→ TEXT UNDER STUDY
=== Begin Enclosure ===
Combinatorics approach for player $A$ and $B$ rolling a 20-sided die

Question

Problem: Consider players $A$ and $B$ rolling a 20-sided die. Player $B$ is allowed to re-roll. Assume that player $B$ will re-roll a single time if his first dice roll is $\leq 10$, and will not re roll if their first dice roll is $> 10$. The comparison is conducted between the last roll of $B$ (not the max roll of player $B$) with $A$. Let $RR$ and $NR$ denote the event of player $B$ rerolling and not rerolling. I want to find the probability of $NR$ occuring given that the first player rolls a higher number than the second player using a combinatorics approach.

Denote $A$ and $B$ as the random variables for the outcome of $A$ and $B$'s tosses. First, I computed the case where player $B$ isn't allowed to reroll. The result of this case is used later. For this case where $B$ can't re-roll, consider the possibilities in which $A > B$ is satisfied:

For $B = 1$, there are 19 possibilities for $A$.
=== End Enclosure ===
→ INFORMATION
=== Begin Enclosure ===
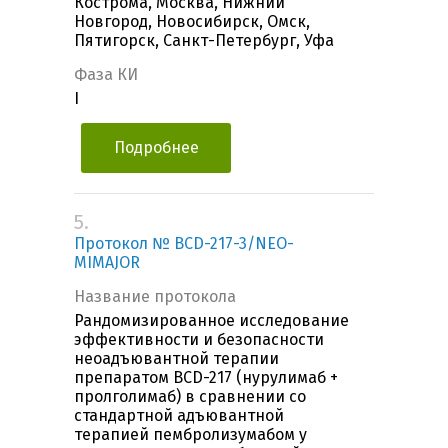
Кострома, Москва, Нижний
Новгород, Новосибирск, Омск,
Пятигорск, Санкт-Петербург, Уфа
Фаза КИ
I
Подробнее
5.
Протокол № BCD-217-3/NEO-
MIMAJOR
Название протокола
Рандомизированное исследование
эффективности и безопасности
неоадъювантной терапии
препаратом BCD-217 (нурулимаб +
пролголимаб) в сравнении со
стандартной адъювантной
терапией пембролизумабом у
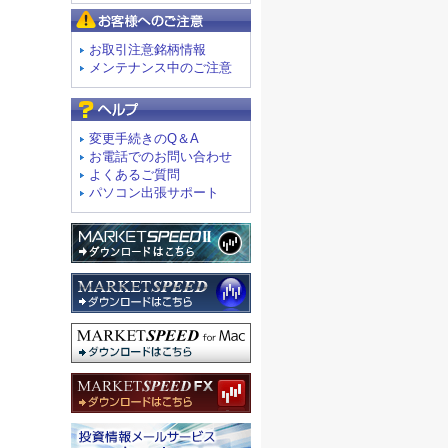
お客様へのご注意
お取引注意銘柄情報
メンテナンス中のご注意
よくあるご質問
変更手続きのQ＆A
お電話でのお問い合わせ
よくあるご質問
パソコン出張サポート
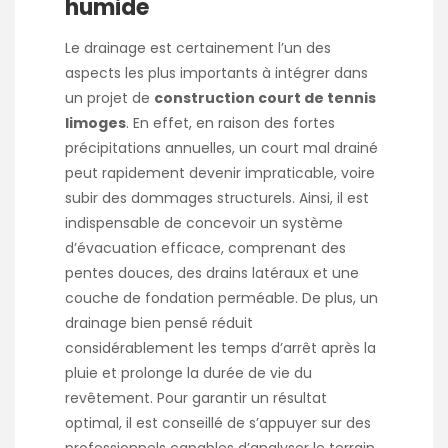
humide
Le drainage est certainement l’un des
aspects les plus importants à intégrer dans
un projet de
construction court de tennis
limoges
. En effet, en raison des fortes
précipitations annuelles, un court mal drainé
peut rapidement devenir impraticable, voire
subir des dommages structurels. Ainsi, il est
indispensable de concevoir un système
d’évacuation efficace, comprenant des
pentes douces, des drains latéraux et une
couche de fondation perméable. De plus, un
drainage bien pensé réduit
considérablement les temps d’arrêt après la
pluie et prolonge la durée de vie du
revêtement. Pour garantir un résultat
optimal, il est conseillé de s’appuyer sur des
professionnels capables d’analyser le terrain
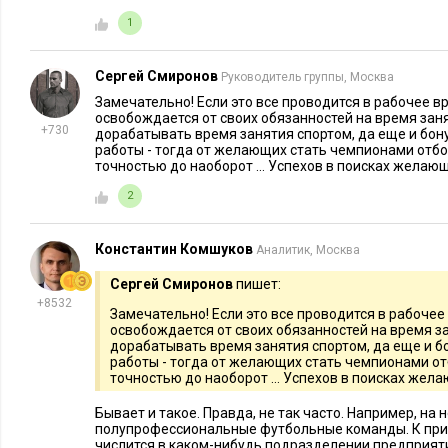
1
Сергей Смиронов
Руководитель группы, Москва
Замечательно! Если это все проводится в рабочее в
освобождается от своих обязанностей на время зан
+730
дорабатывать время занятия спортом, да еще и бон
работы - тогда от желающих стать чемпионами отбоя
точностью до наоборот ... Успехов в поисках желающ
2
Константин Комшуков
Аналитик, Москва
Сергей Смиронов
пишет:
+8532
Замечательно! Если это все проводится в рабочее
освобождается от своих обязанностей на время з
дорабатывать время занятия спортом, да еще и б
работы - тогда от желающих стать чемпионами отб
точностью до наоборот ... Успехов в поисках жел
Бывает и такое. Правда, не так часто. Например, на
полупрофессиональные футбольные команды. К при
числится в каком-нибудь подразделении предприят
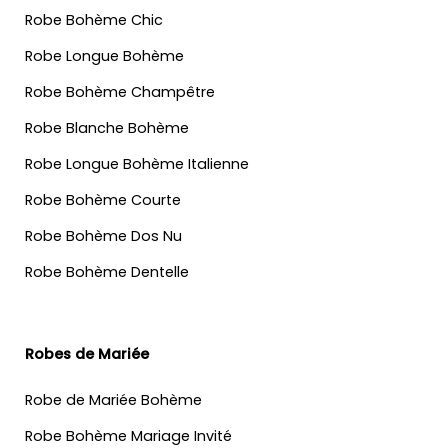
Robe Bohème Chic
Robe Longue Bohème
Robe Bohème Champêtre
Robe Blanche Bohème
Robe Longue Bohème Italienne
Robe Bohème Courte
Robe Bohème Dos Nu
Robe Bohème Dentelle
Robes de Mariée
Robe de Mariée Bohème
Robe Bohème Mariage Invité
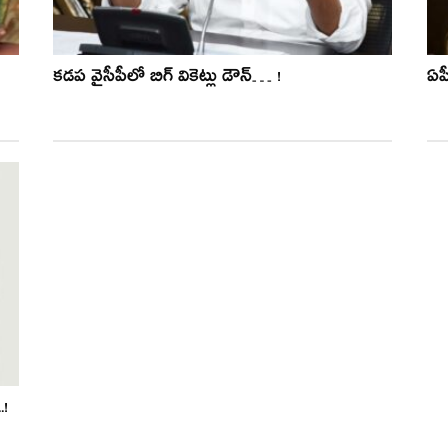
క‌డ‌ప వైసీపీలో బిగ్ వికెట్లు డౌన్‌… !
ఏపీ
.!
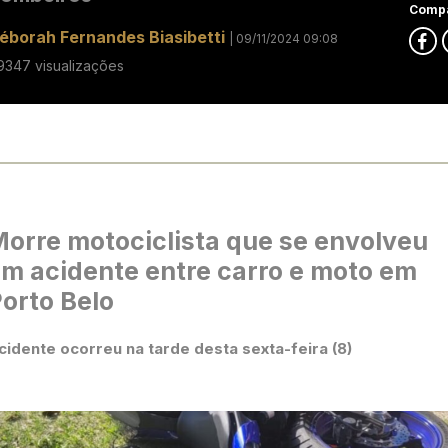
Compa
éborah Fernandes Biasibetti
| 09/11/2024 09:08
9347 visualizações
orre motociclista que se envolveu
m acidente entre carro e moto em
orto Belo
cidente ocorreu na tarde desta sexta-feira (8)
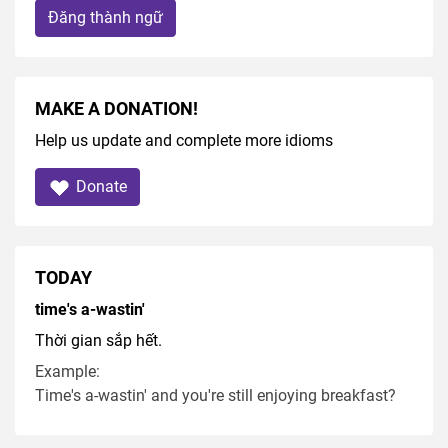
Đăng thành ngữ
MAKE A DONATION!
Help us update and complete more idioms
Donate
TODAY
time's a-wastin'
Thời gian sắp hết.
Example:
Time's a-wastin' and you're still enjoying breakfast?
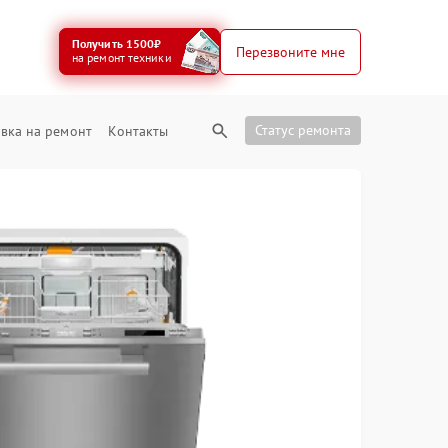
Получить 1500₽
Перезвоните мне
на ремонт техники
Статус ремонта
вка на ремонт
Контакты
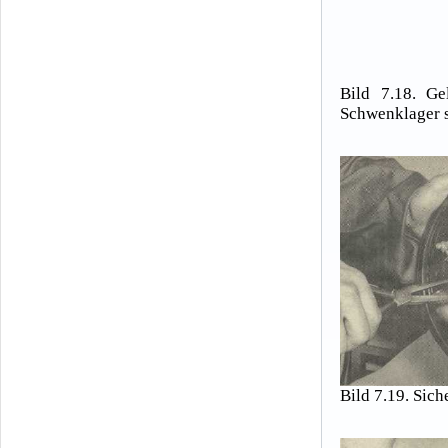
Bild 7.18. G
Schwenklager 
Bild 7.19. Sic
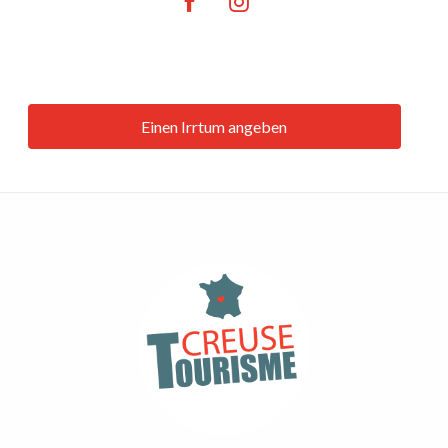
Einen Irrtum angeben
=== End Enclosure ===
→ WORK REQUIRED
Continue the 20-sided die question about players A and B, picking up right after the sentence giving 19 possibilities for A when B = 1.

→ ANSWER TO THIS EXERCISE
For $B = 2$, there are 18 possibilities for $A$.

... For $B = 19$, there is 1 possibility for $A$.

So the number of possibilities for $A > B$ is $\frac{19 \cdot 20}{2} = 190$ when $B$ isn't allowed to re-roll. .

As stated previously in words, I want to find $$ P(NR | A > B) $$

combinatorically. From a pure probability approach, I found that the probability is $\frac{9}{28}$ and confirmed this via monte carlo using 10 million trials.

At first, I sought the number of cases such that $A > B$. To do this, I considered the disjoint events $NR$ and $RR$. For the event $NR$, i.e., where player $B$ rolls once and his outcome is $> 10$, there are 45 cases where $A > B$. For $B = 11$, we have $9$ cases, ...., for $B = 19$, we have 1 case. So we have $\frac{9 \cdot 10}{2} = 45$ cases.

Then I considered the event $RR$, i.e., where player $B$ rolls a $\leq 10$ on the first toss and rolls again. This is effectively the same problem as the first problem I did in this post. Here, player $B's$ outcome can be $\in \{1, \ldots, 20\}$. As we saw at the beginning of this post, there are $190$ cases in which $A > B$.

So my first inclination was that $$ P(NR | A > B) = \frac{45}{45 + 190} = \frac{45}{235} $$

where the denominator is the sum of the number of $A > B$ cases in the two disjoint events $RR$ and $NR$.

But this probability is smaller than $\frac{9}{28}$, so it seems I may have overcounted or possibly undercounted somewhere.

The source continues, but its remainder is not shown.